Hybrid seminar at GERAD or Zoom.

This paper studies a queueing system with horizontally differentiated servers. Each customer decides whether to join the queues of multiple servers simultaneously (“multi-list”), join the queue exclusively served by her preferred server, or balk. Such a multi-listing system contrasts a single-listing system, which allows for server choice but prohibits multi-listing, and a pooling system, which precludes server choice by requiring every joining customer to multi-list. We build queueing-game-theoretic models of the three systems above and compare their throughput and social welfare in equilibrium. Between a single-listing system and a pooling system, the former better facilitates matching between customers and servers, whereas the latter excels at reducing waiting time through load balancing. Accordingly, we find that either system can outperform the other in either throughput or social welfare. One may expect the multi-listing system to beat both single-listing and pooling as it marries the matching value of the former with the operational advantage of the latter. We find that multi-listing indeed outperforms pooling in both throughput and social welfare.

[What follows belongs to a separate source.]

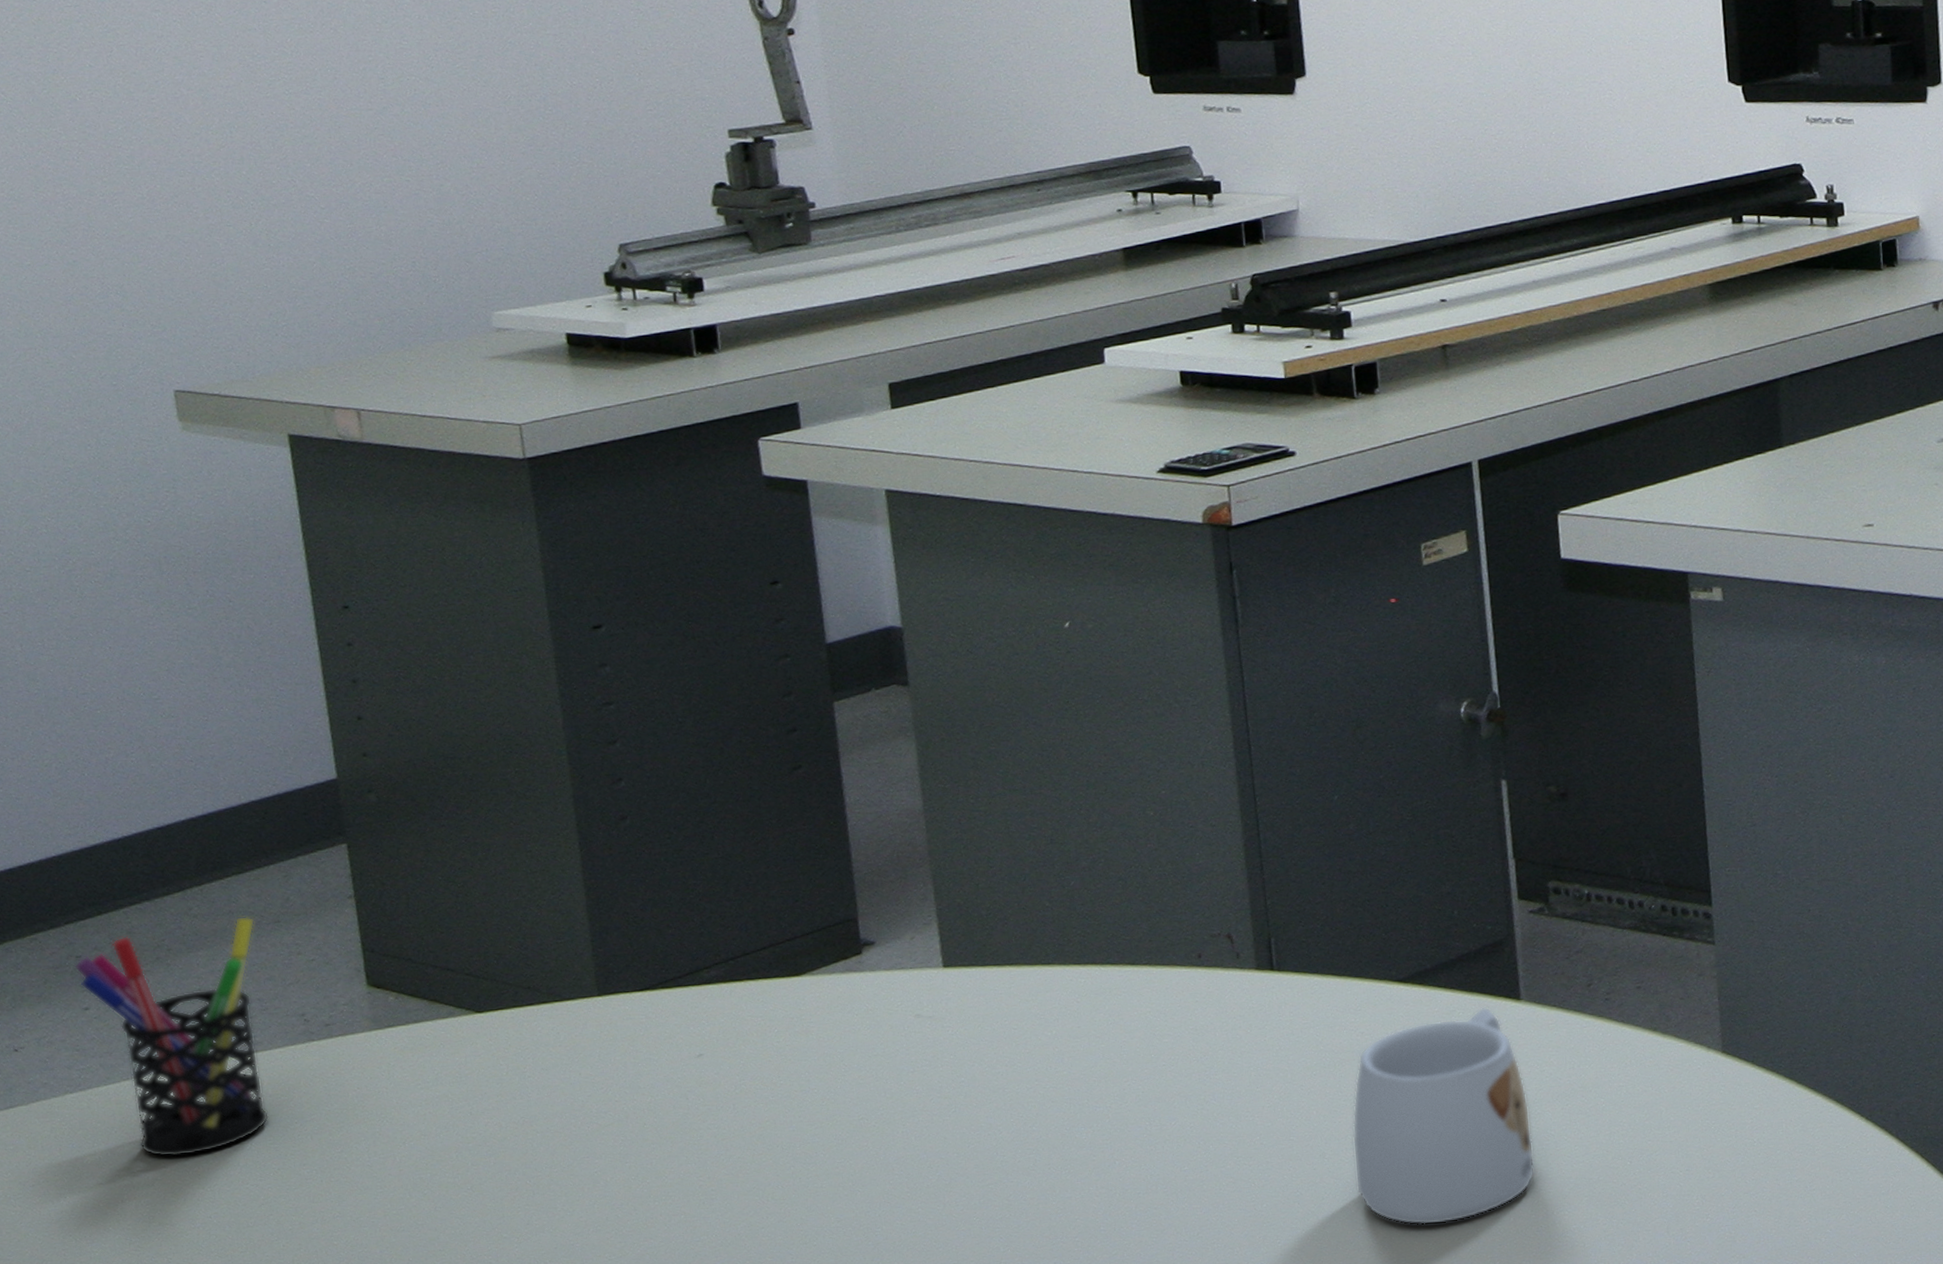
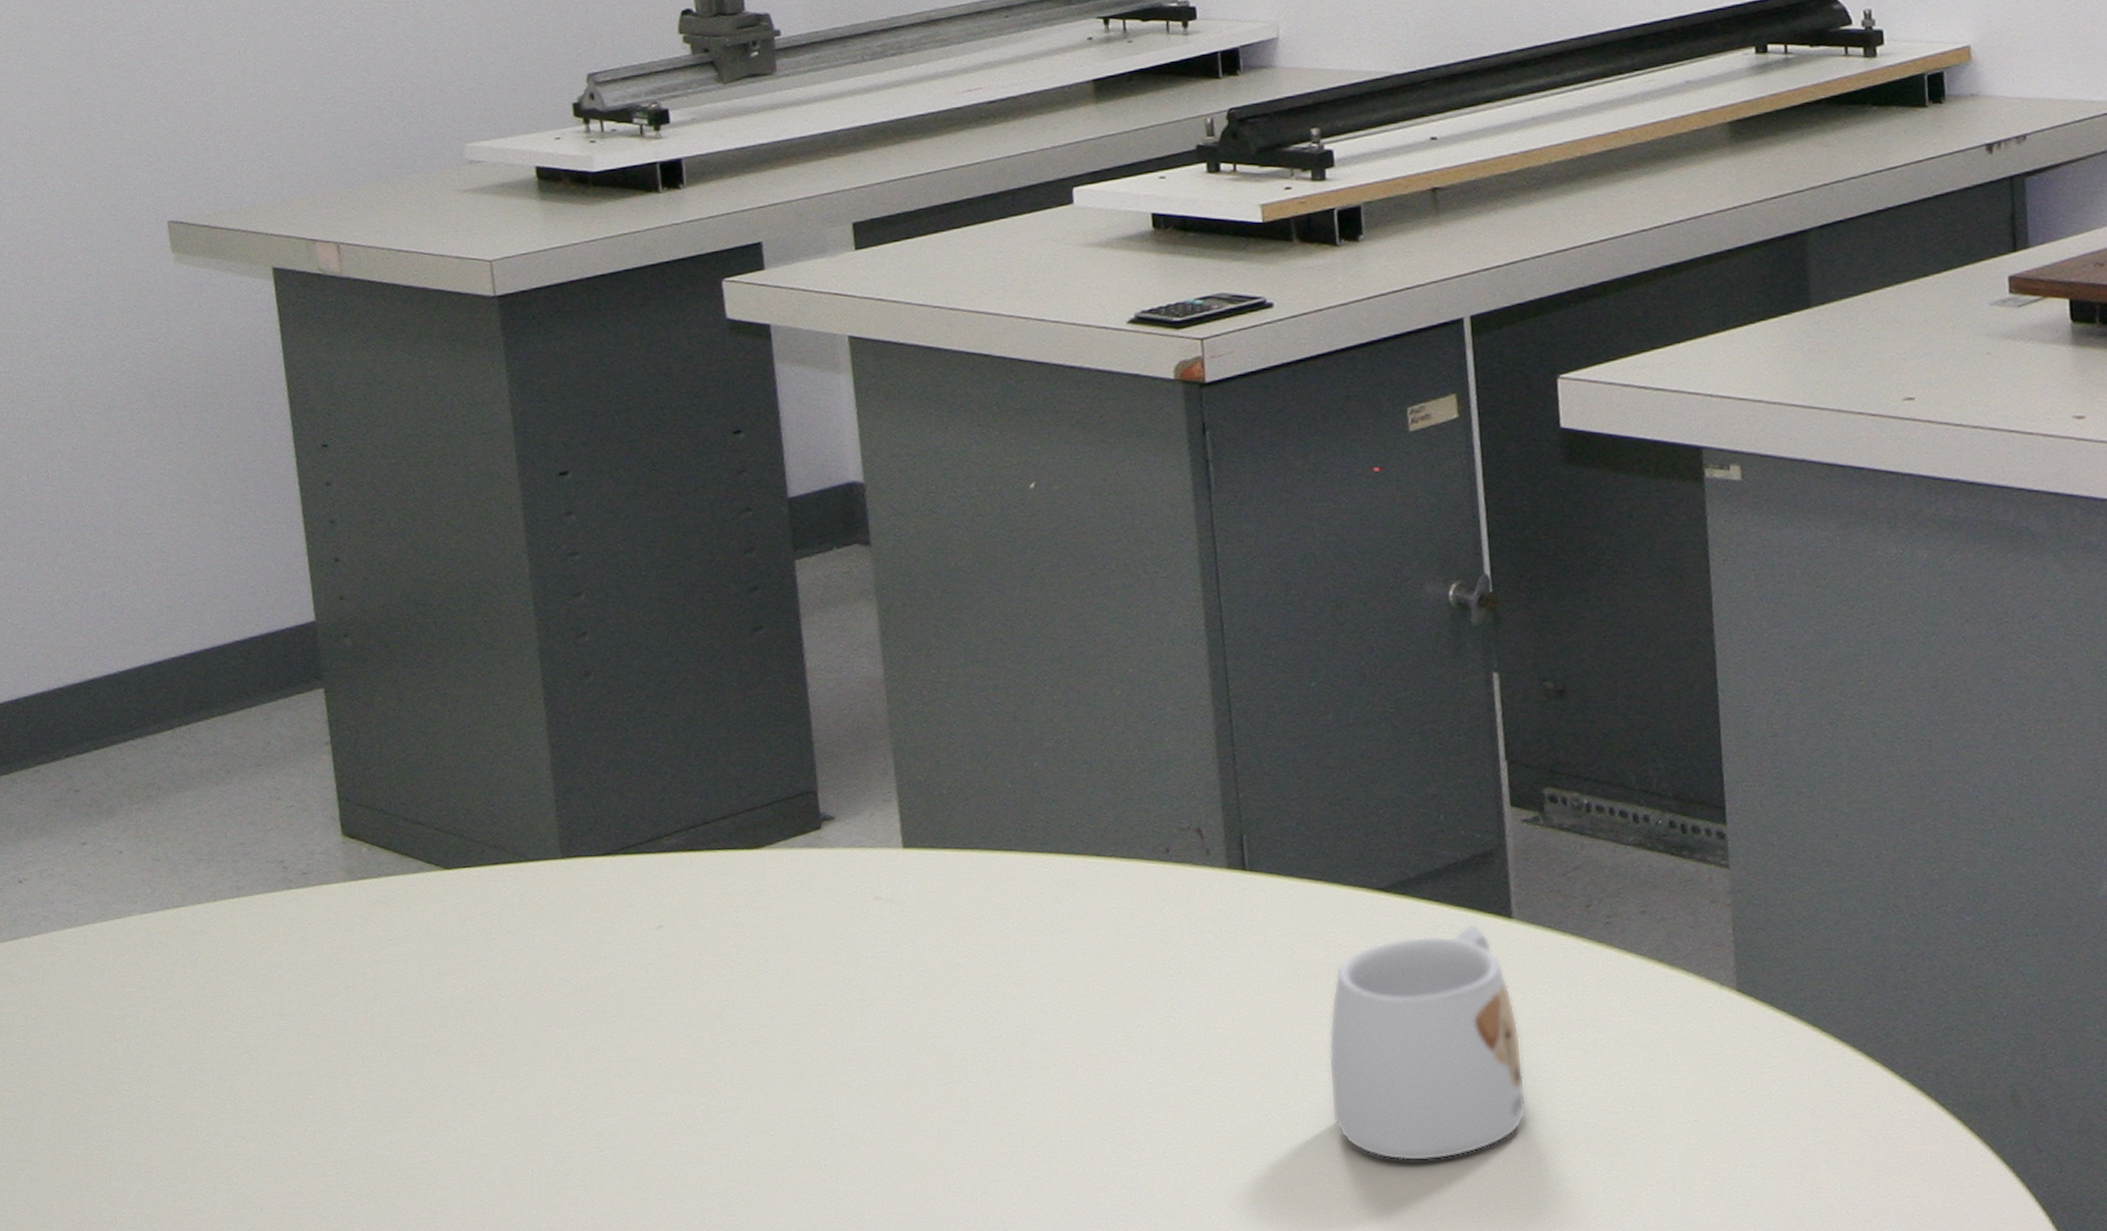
pen holder: present [74,916,269,1158] -> none [73,757,250,999]

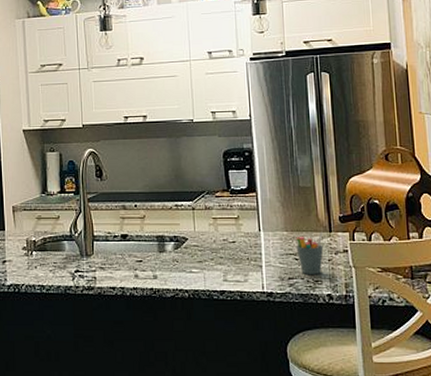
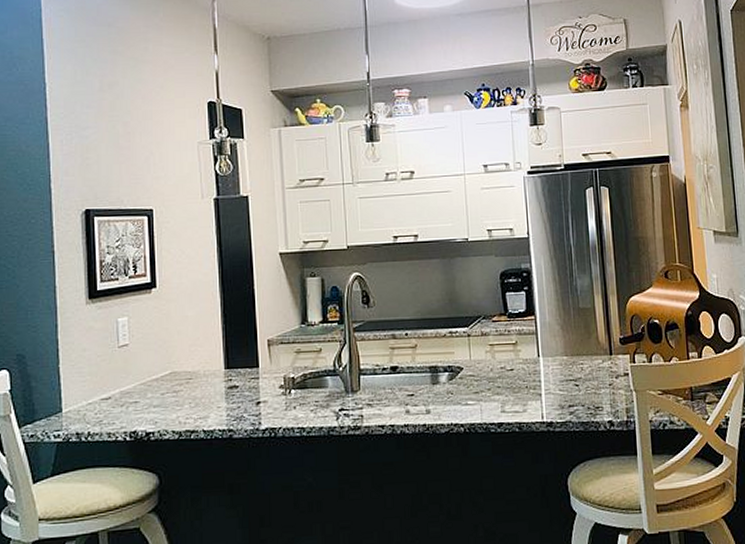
pen holder: present [296,231,324,274] -> none [576,355,604,401]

While multi-listing also achieves higher throughput than single-listing, it can strikingly underperform single-listing in social welfare. In contrast to the equilibrium, the socially optimal routing policy of the multi-listing system can be asymmetric across the servers even when the servers are ex-ante symmetric. Relative to the social optimum, customers under-choose multi-listing in equilibrium when the congestion level is low but may over-multi-list otherwise. The social planner can charge nonnegative, asymmetric prices to restore efficiency in equilibrium. Our paper provides design guidance for the configuration of multi-server service systems.

This is a joint work with Zhou Chen and Luyi Yang.